Second, our results contribute to the ongoing discussion of the “obesity paradox” in older adults. We found that both normal-weight and overweight/obese status were associated with a significantly lower mortality risk compared to being underweight. This finding does not necessarily contradict the known long-term risks of obesity. Instead, it may be explained by several factors prevalent in aging populations. One leading hypothesis is reverse causality, where chronic, undiagnosed illnesses cause unintentional weight loss, making a lower BMI a marker of underlying disease rather than a sign of health. Another explanation is the concept of metabolic reserve; in times of acute illness, having slightly higher adipose tissue reserves may provide a crucial energy buffer that aids survival. Finally, BMI is a crude measure that does not distinguish between fat mass and muscle mass. An older individual with a “normal” BMI may suffer from sarcopenia (low muscle mass), which is a strong predictor of frailty and mortality. This complex finding underscores the need to look beyond BMI alone and consider body composition and nutritional status when assessing mortality risk in older adults.
This study has several notable strengths. It utilizes a large, nationally representative longitudinal dataset (CHARLS) with a long follow-up period, allowing for a robust temporal analysis of mortality risk. The hierarchical modeling approach and the inclusion of a comprehensive set of multidimensional covariates allowed for a nuanced examination of the interactions between health behaviors and socioeconomic determinants. However, several limitations must be acknowledged. First, the physical activity data were self-reported and did not differentiate between occupational and leisure-time activity, which may have different health effects. This is a key limitation that prevents a deeper analysis of the “physical activity paradox.” Future studies should incorporate objective measures like accelerometry. Second, despite our comprehensive adjustments, the potential for residual confounding from unmeasured variables remains. Finally, the sample size in some subgroup analyses (e.g., the advanced age group) was limited, which may have affected statistical power and led to wide confidence intervals.
5. Conclusions
In conclusion, this study demonstrates that while frequent physical activity is associated with a lower risk of death among middle-aged and older Chinese adults, this relationship is profoundly mediated by baseline health status and functional capacity. The analysis of this large, nationally representative cohort—a key strength of the study—revealed that the most significant predictors of mortality are non-modifiable or deeply entrenched factors such as advanced age, chronic disease burden, and functional limitations. Our research offers empirical support for designing healthy aging strategies tailored to the Chinese population and contributes valuable evidence from a non-Western population to the broader field of global aging research.

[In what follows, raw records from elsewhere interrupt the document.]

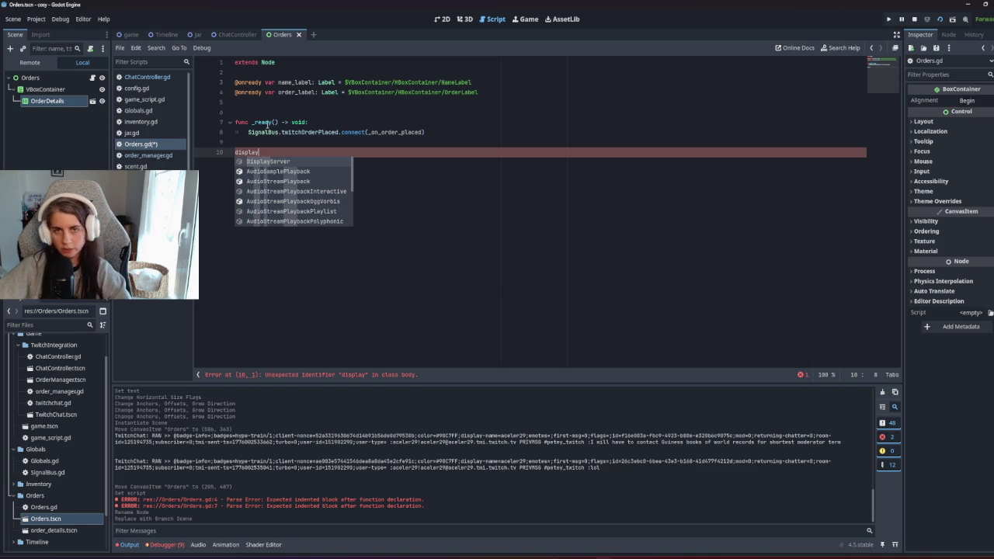
click(272, 101)
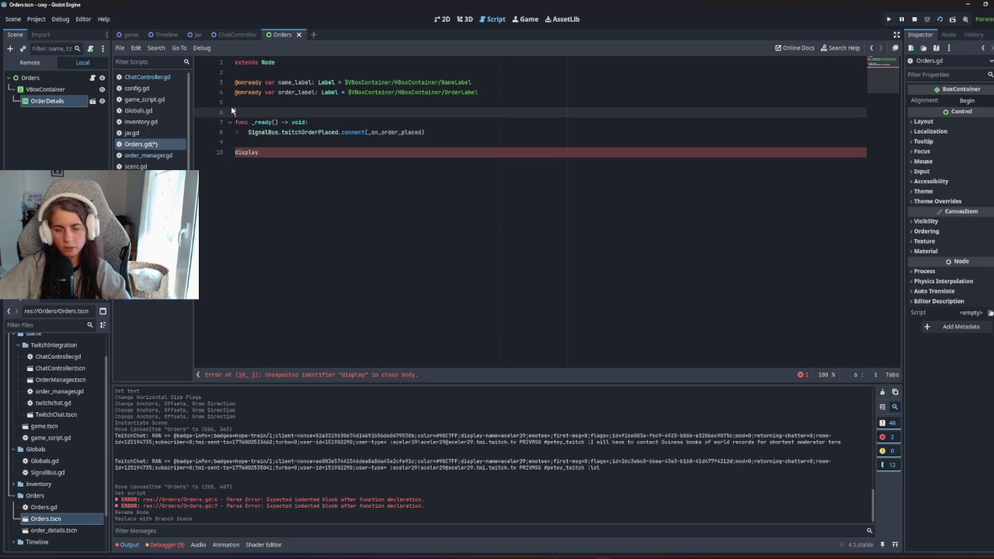
key(Return)
text(var orders =[)
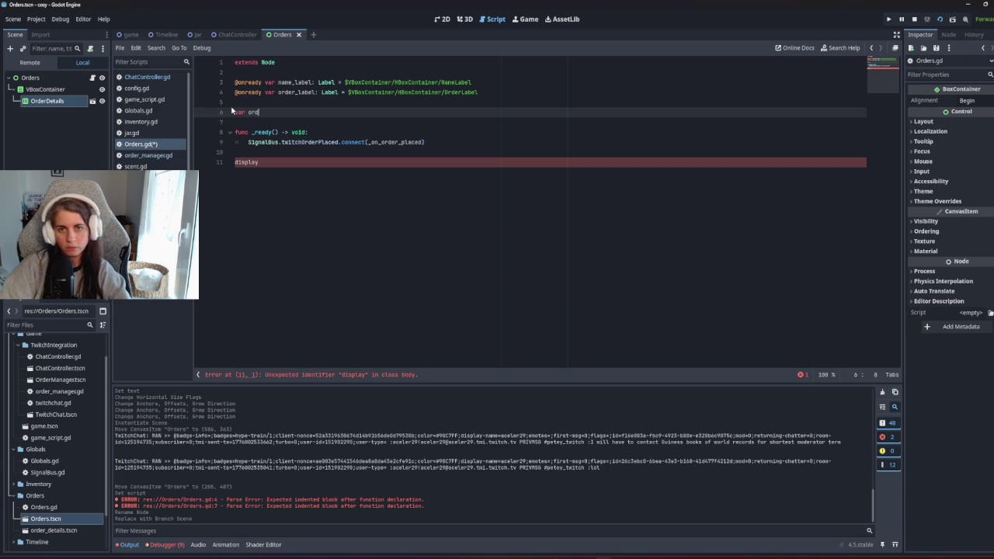
key(ctrl+s)
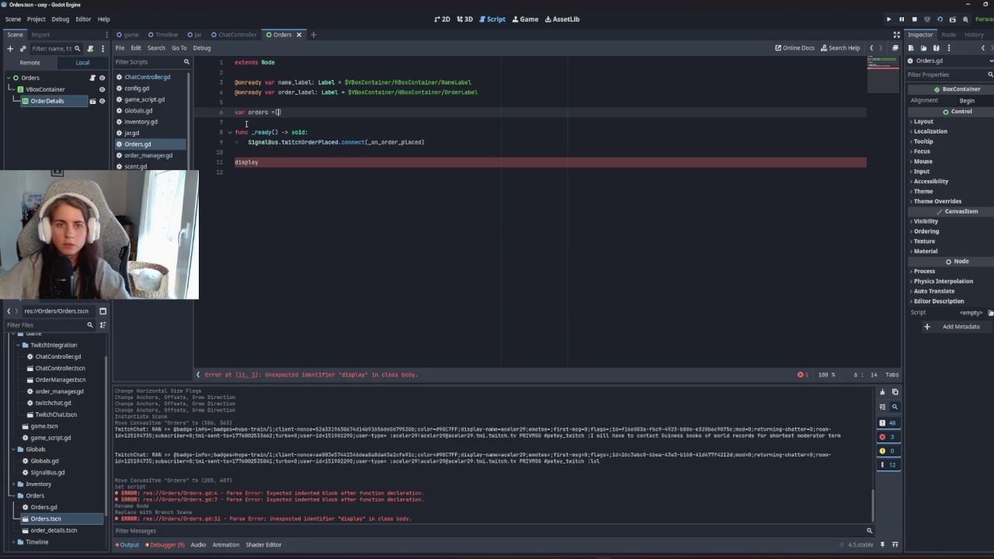
click(148, 155)
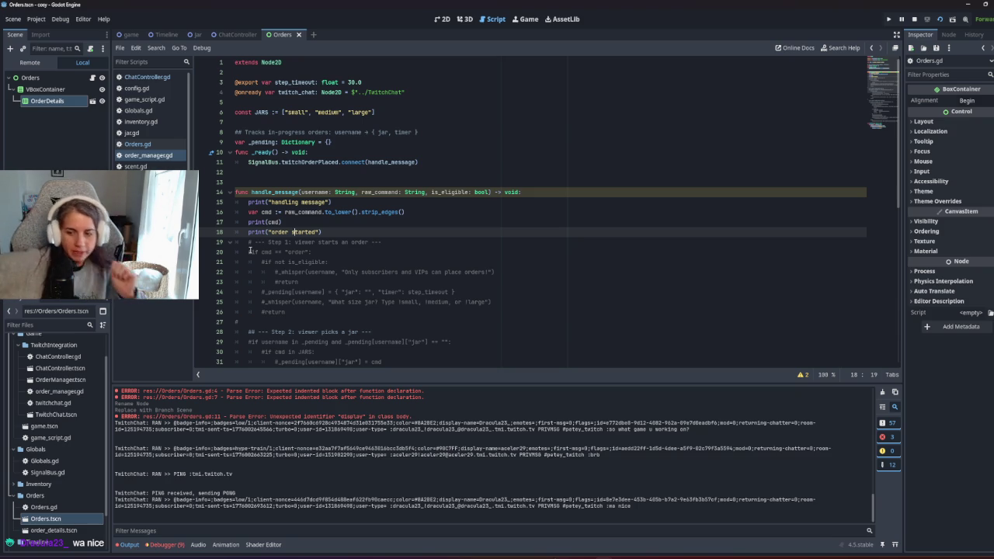
Step: Delete the blank line above handle_message in order_manager.gd, then return to Orders.gd
click(401, 256)
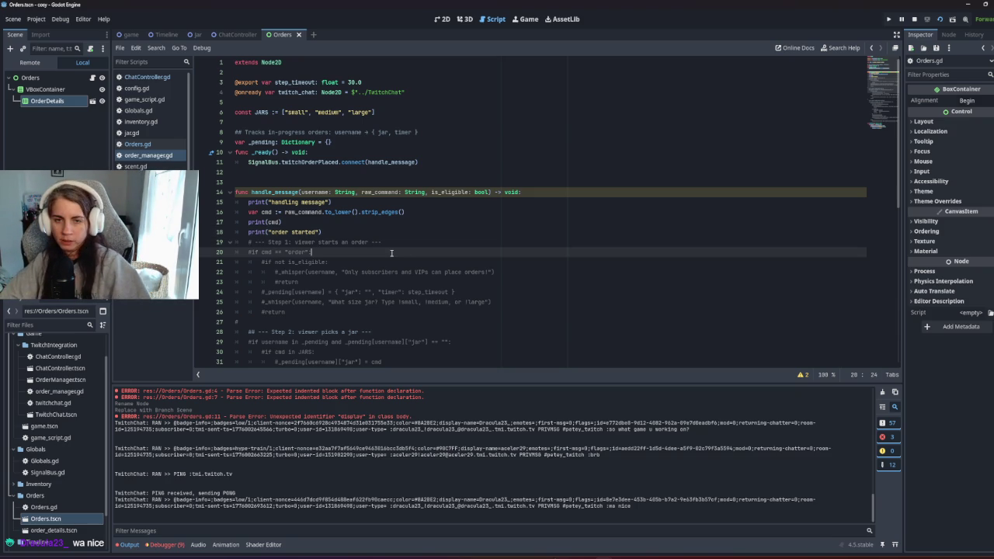
click(264, 172)
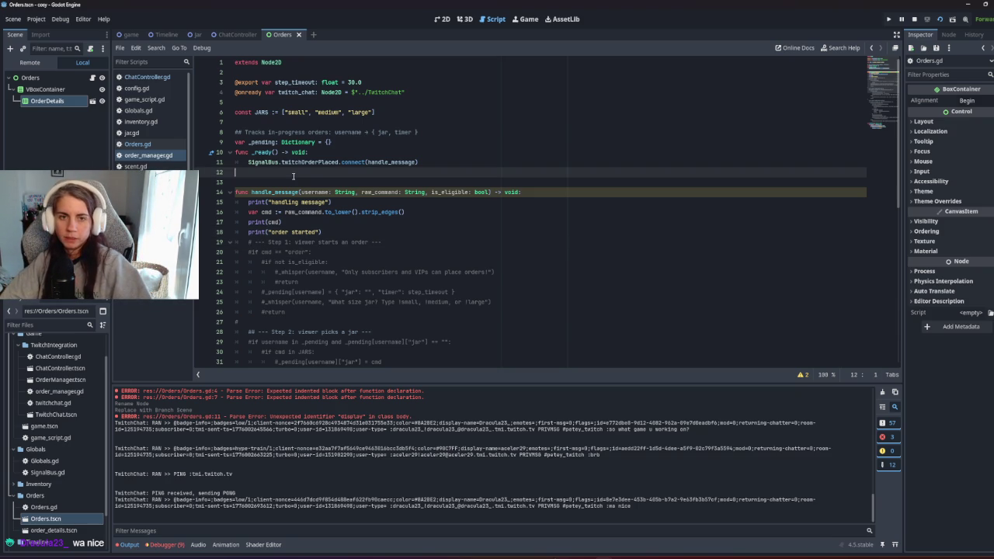
key(BackSpace)
click(264, 182)
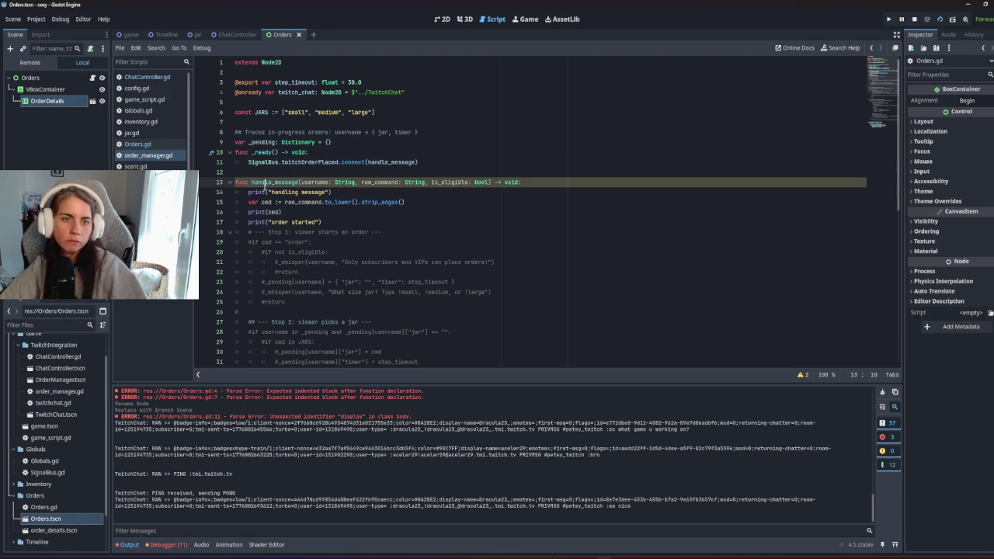
click(138, 145)
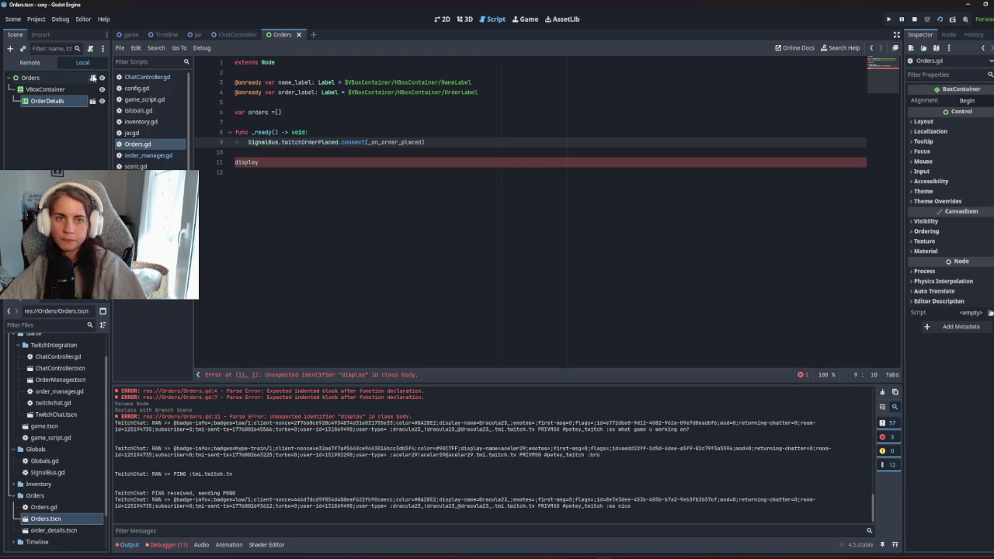
Step: Delete the leftover 'display' text from the Orders script
click(991, 313)
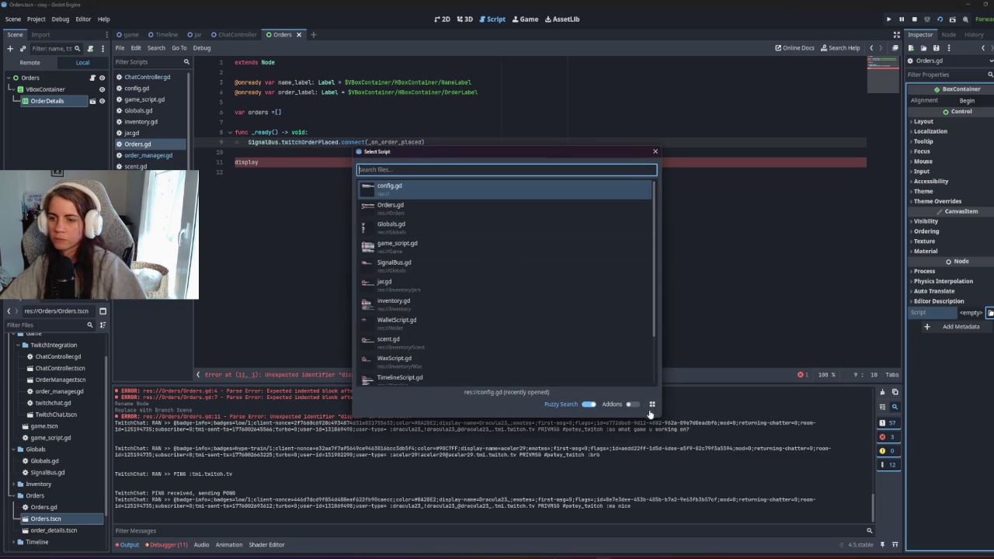
click(656, 153)
drag(360, 167, 236, 148)
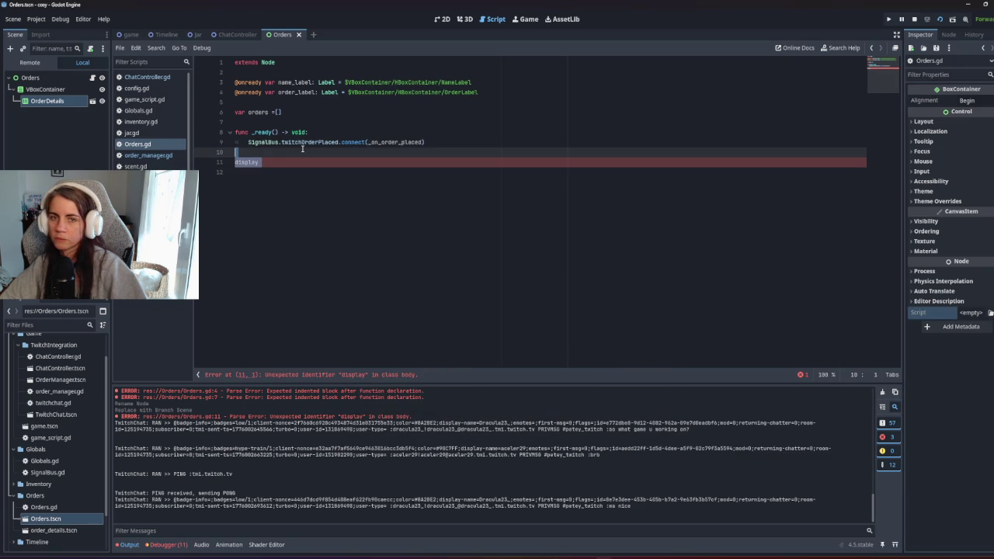
key(BackSpace)
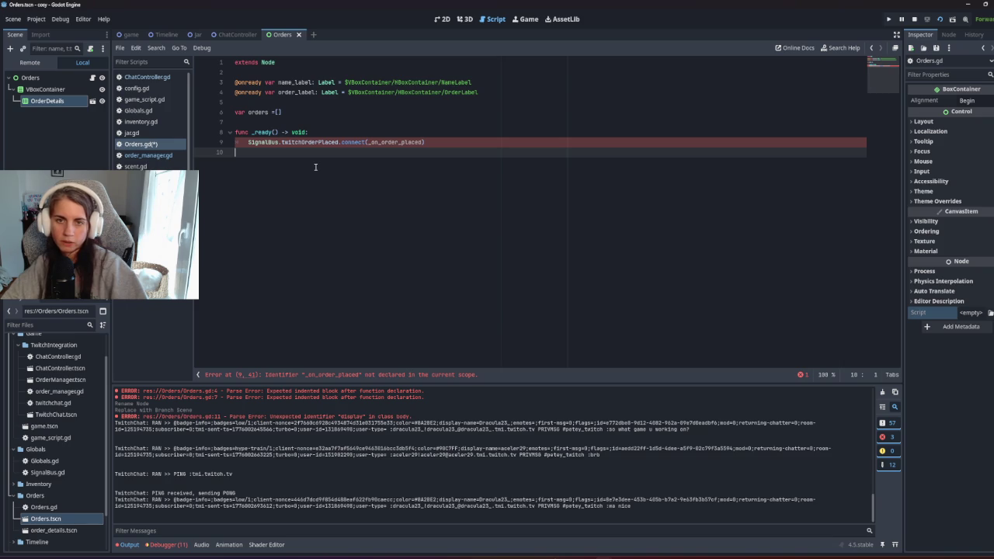
Step: Review order_manager.gd's pending-orders code, then reopen the Orders script and add a trailing line
click(220, 37)
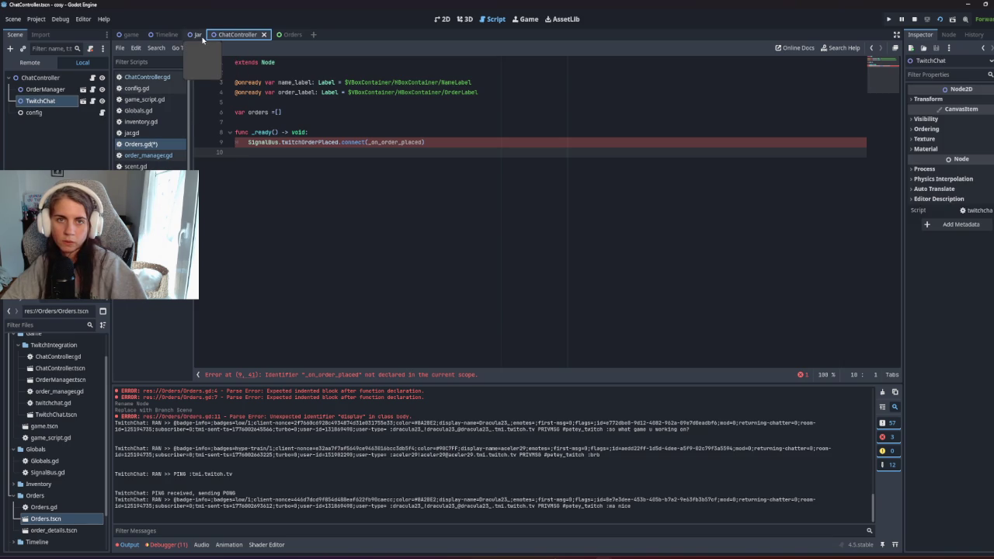
click(153, 158)
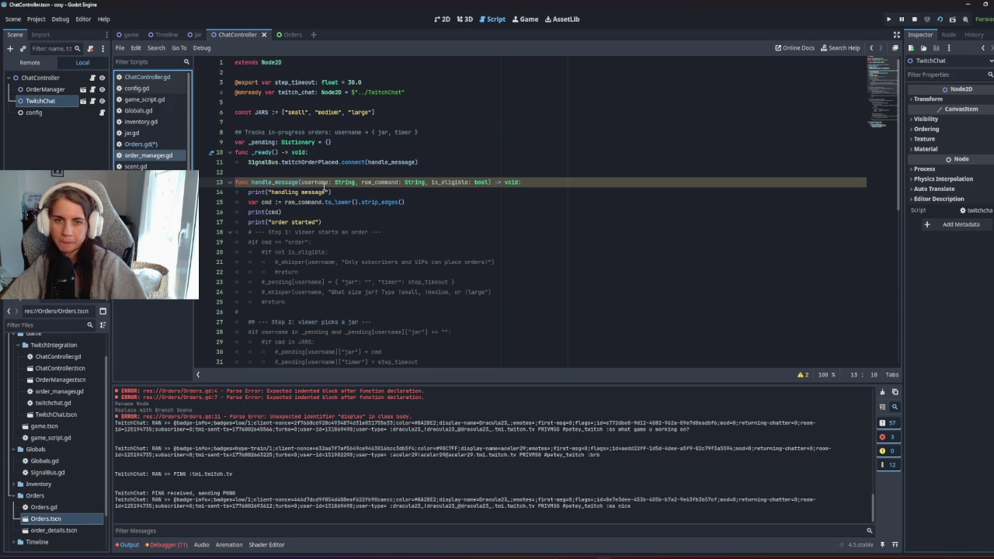
drag(333, 143, 381, 133)
click(475, 125)
click(466, 153)
click(466, 301)
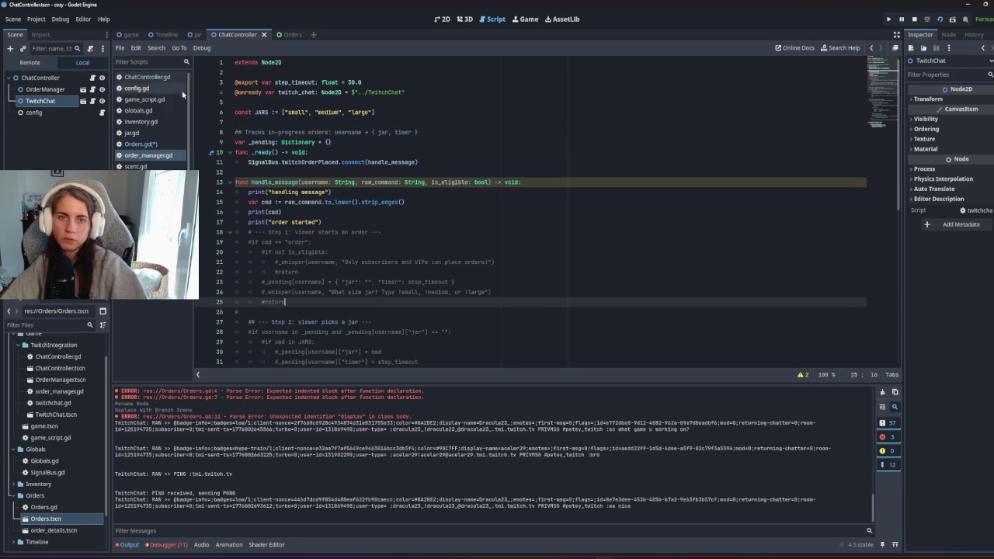
click(289, 34)
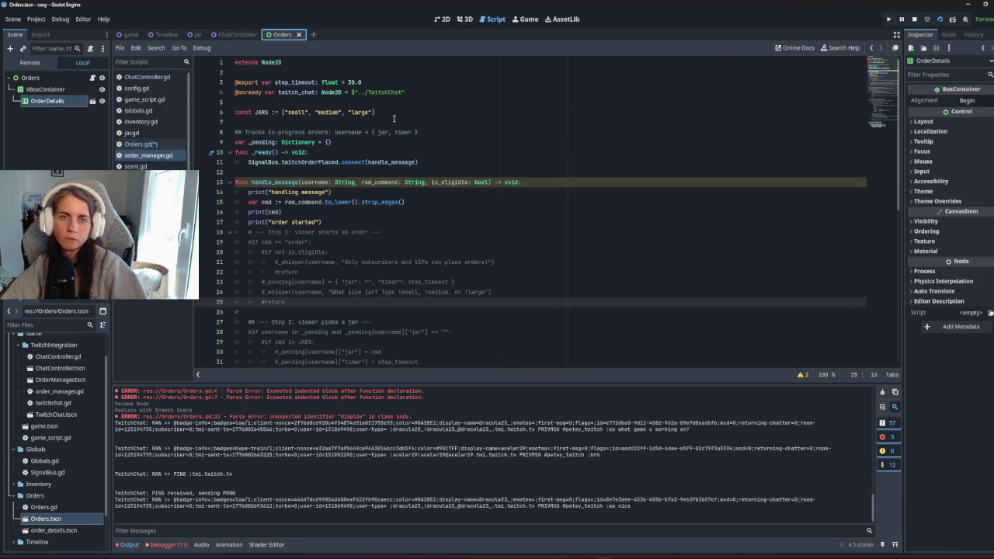
click(91, 101)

However, a primary limitation of this study is its reliance on self-reported physical activity data, which did not distinguish between occupational and leisure-time activity. Future research using objective measures is needed to disentangle the health effects of different activity types.
Despite this limitation, our findings clearly underscore the need for integrated, multicomponent public health strategies. Promoting physical activity alone may be insufficient. To create an environment where healthy aging is possible, interventions must also focus on comprehensive chronic disease management and functional rehabilitation, particularly for the most vulnerable subpopulations.